Is it safe to backup database while an always-on task with db hits is running?

Hi there,

Just a quick question for today! I have an always-on task that does some data scraping and saving to db every ~17 seconds. It saves a good number of new Django objects to the db (~100 - 500, in about 8 save/bulk_create/update functions) in about 3 seconds or rarely 4-10 seconds if an API rate limit is hit. These objects are all related, and it is important that the full set is saved each time.

I'd like to schedule daily database backups, or even just manual ones without having to keep stopping and starting the task each time. Do you think the task will interfere with the db backup process or that the db backup will contain an incomplete set of entries?

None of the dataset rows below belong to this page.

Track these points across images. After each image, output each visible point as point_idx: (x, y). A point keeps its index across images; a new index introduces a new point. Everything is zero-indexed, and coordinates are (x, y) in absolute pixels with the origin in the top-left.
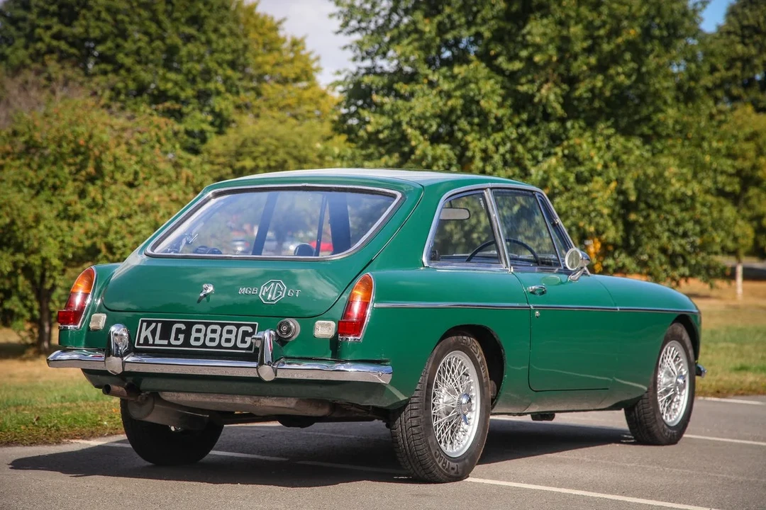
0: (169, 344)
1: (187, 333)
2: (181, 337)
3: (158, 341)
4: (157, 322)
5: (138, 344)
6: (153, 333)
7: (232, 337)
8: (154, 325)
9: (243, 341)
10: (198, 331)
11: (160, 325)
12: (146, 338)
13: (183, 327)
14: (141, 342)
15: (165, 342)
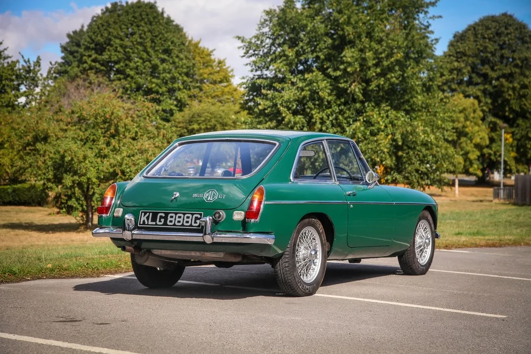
0: (156, 224)
1: (166, 218)
2: (163, 220)
3: (150, 223)
4: (150, 212)
5: (140, 224)
6: (148, 218)
7: (189, 220)
8: (148, 214)
9: (195, 222)
10: (172, 217)
11: (151, 214)
12: (144, 221)
13: (163, 215)
14: (141, 223)
15: (154, 223)
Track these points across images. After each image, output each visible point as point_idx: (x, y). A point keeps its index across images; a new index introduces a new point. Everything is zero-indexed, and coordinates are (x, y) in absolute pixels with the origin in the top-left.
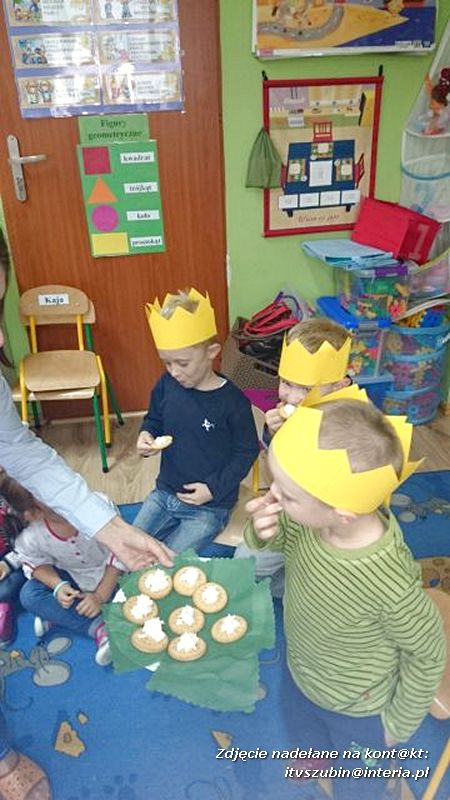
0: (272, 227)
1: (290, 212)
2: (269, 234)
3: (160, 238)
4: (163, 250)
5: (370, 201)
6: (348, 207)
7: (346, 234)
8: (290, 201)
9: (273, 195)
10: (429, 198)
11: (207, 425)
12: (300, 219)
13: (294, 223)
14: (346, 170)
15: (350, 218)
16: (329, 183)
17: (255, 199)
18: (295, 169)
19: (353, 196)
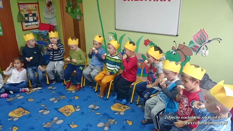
0: (24, 29)
1: (27, 26)
2: (23, 30)
3: (2, 32)
4: (3, 35)
5: (40, 23)
6: (37, 25)
7: (37, 29)
8: (27, 24)
9: (23, 23)
10: (51, 22)
11: (35, 53)
12: (29, 27)
13: (28, 28)
14: (35, 18)
15: (38, 27)
16: (33, 21)
17: (20, 24)
18: (26, 18)
19: (37, 23)
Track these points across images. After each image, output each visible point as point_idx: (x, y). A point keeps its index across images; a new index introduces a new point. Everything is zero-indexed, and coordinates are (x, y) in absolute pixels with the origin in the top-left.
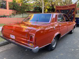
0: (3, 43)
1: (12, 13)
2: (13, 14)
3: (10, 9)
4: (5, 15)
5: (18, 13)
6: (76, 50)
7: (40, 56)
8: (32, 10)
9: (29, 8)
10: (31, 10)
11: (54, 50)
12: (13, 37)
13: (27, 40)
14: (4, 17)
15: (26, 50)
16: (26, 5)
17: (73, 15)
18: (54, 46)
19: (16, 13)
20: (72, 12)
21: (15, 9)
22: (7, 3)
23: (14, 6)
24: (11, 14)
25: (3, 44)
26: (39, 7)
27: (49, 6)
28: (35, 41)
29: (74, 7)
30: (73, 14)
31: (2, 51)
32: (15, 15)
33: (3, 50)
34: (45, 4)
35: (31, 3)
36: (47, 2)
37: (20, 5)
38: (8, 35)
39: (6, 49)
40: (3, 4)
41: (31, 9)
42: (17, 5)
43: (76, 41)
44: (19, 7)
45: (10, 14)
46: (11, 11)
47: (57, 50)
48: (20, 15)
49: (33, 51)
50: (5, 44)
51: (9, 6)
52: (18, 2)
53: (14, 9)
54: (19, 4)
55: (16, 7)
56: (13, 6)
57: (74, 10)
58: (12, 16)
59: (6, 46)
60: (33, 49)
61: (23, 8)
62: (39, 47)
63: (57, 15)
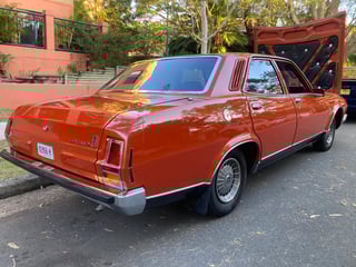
1: (69, 67)
2: (73, 70)
3: (60, 48)
4: (39, 73)
5: (94, 63)
6: (330, 218)
8: (157, 51)
9: (144, 43)
11: (230, 215)
12: (46, 152)
13: (99, 163)
14: (32, 81)
16: (130, 29)
17: (332, 66)
19: (84, 64)
20: (327, 53)
21: (81, 48)
22: (50, 22)
23: (78, 34)
24: (64, 69)
26: (190, 38)
27: (236, 32)
28: (131, 165)
29: (338, 30)
30: (329, 62)
31: (4, 214)
32: (80, 74)
33: (9, 213)
34: (215, 23)
35: (154, 20)
36: (223, 16)
37: (105, 30)
38: (30, 145)
39: (22, 209)
40: (31, 26)
41: (154, 50)
42: (90, 31)
43: (336, 182)
44: (99, 38)
45: (59, 69)
46: (65, 56)
47: (241, 214)
48: (103, 73)
50: (23, 188)
51: (59, 35)
52: (96, 17)
53: (77, 47)
54: (101, 27)
55: (85, 41)
56: (75, 36)
57: (336, 46)
58: (66, 77)
60: (120, 196)
61: (117, 42)
62: (147, 194)
63: (244, 61)
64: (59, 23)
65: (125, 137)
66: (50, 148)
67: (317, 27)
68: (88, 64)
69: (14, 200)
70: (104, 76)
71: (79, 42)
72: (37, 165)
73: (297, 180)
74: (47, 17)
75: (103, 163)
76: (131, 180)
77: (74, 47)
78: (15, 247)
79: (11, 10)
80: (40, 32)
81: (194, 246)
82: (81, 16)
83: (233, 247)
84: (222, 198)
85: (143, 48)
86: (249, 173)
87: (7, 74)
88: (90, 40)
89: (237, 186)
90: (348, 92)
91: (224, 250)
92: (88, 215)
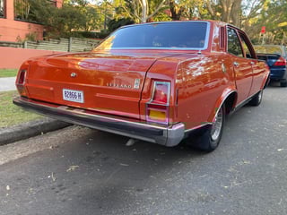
1: (27, 36)
2: (30, 38)
3: (18, 18)
5: (50, 34)
7: (174, 169)
8: (97, 28)
10: (95, 31)
13: (143, 101)
19: (41, 35)
21: (39, 18)
24: (23, 38)
32: (38, 43)
38: (53, 91)
44: (55, 12)
45: (18, 38)
46: (23, 28)
48: (59, 43)
51: (17, 7)
53: (34, 19)
54: (56, 2)
58: (26, 44)
61: (71, 17)
66: (80, 92)
68: (44, 34)
70: (59, 46)
71: (36, 13)
76: (176, 116)
77: (31, 18)
88: (47, 13)
89: (219, 128)
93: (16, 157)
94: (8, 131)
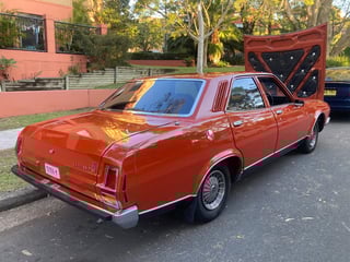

If so, do you have any advice on how to check that the always-on task is on its 17 second break, or to pause the task automatically when I create a backup?

Thanks for your help!

George "Kirkmania" Kirkman

It depends on the details of how you're storing the data in the database; if you put all of the objects into the DB in the same transaction then you will normally be fine, but the exact behaviour will depend on which database you're using, and which transaction settings you've put on the database connection.

By default, Django runs in "autocommit" mode, where each operation is committed (that is, the transaction completes) after it's done, so it would not have the properties that you want. But you can override that behaviour.

There's quite a lot of computer science theory involved in how this all works, so it's more than I can really explain in a forum post -- but the Django docs page on transactions might be a useful starting point

Alrighty, thanks for the info! I'll look into it. Orrrr I'll never get round to it and keep doing manual backups like a noob ;)

You can establish some communication between your always-on task and backup script. It could be something as simple as a pair of files that are touched by them. That would make it possible for the always-on task to pause.